En el marco de las recientes festividades y el aumento de consumo en establecimientos, es fundamental recordar que la propina es una gratificación estrictamente voluntaria. Ningún restaurante, bar u hotel tiene la facultad legal de incluir este concepto de forma automática en la cuenta final sin el consentimiento previo del cliente. Esta práctica, aunque común en algunos lugares, transgrede la libertad de elección del consumidor.
Según información de la Profeco, el pago por un servicio recibido es una decisión personal del usuario y ningún proveedor puede exigirlo como un cargo obligatorio. La institución subraya que la propina debe ser entendida como un reconocimiento económico por la atención directa recibida, pero bajo ninguna circunstancia puede ser condicionada o impuesta por el prestador del servicio.
Legalmente, el artículo 10 de la Ley Federal de Protección al Consumidor respalda esta postura. Dicha normativa prohíbe explícitamente que los proveedores apliquen métodos o prácticas comerciales coercitivas, desleales o impongan cláusulas abusivas. Esto incluye el cobro de servicios adicionales que no hayan sido solicitados o aceptados expresamente por escrito o vía electrónica.
Aquellos establecimientos que ignoren estas disposiciones se arriesgan a enfrentar sanciones económicas considerables. Las multas no son fijas, sino que varían dependiendo de la gravedad de la falta, la reincidencia del comercio y el nivel de afectación al consumidor. Estas penalizaciones también aplican para otras malas prácticas, como el cobro de comisiones por pago con tarjeta.

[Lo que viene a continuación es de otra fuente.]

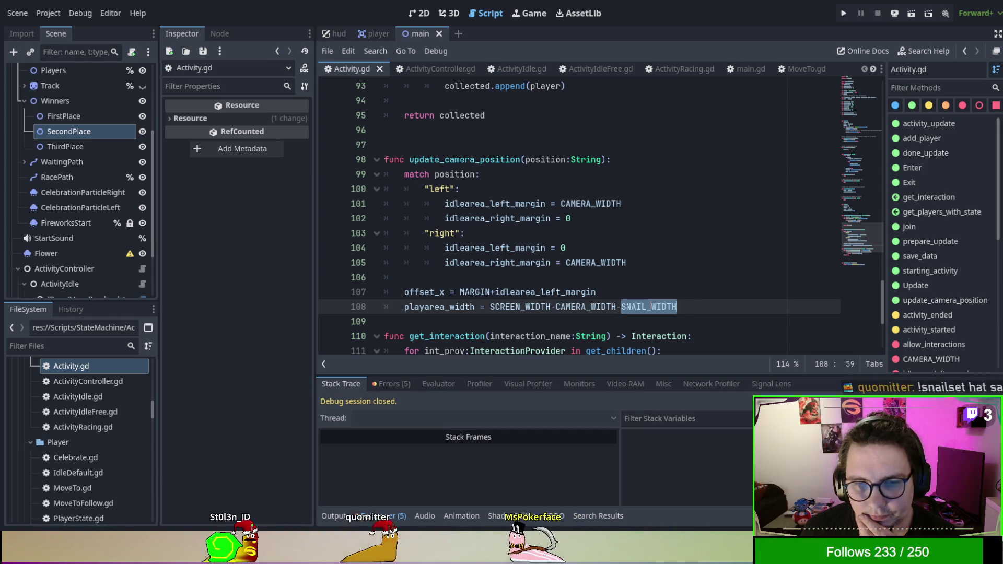
pyautogui.click(700, 305)
pyautogui.write('-')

Finalmente, la Procuraduría invita a los ciudadanos a mantenerse alerta y revisar detenidamente sus notas de consumo antes de realizar cualquier pago. En caso de detectar cargos no reconocidos bajo el nombre de “propina” o “servicio”, se recomienda cuestionar al personal de inmediato. Conservar el comprobante de pago es vital para proceder con una denuncia formal ante las autoridades competentes.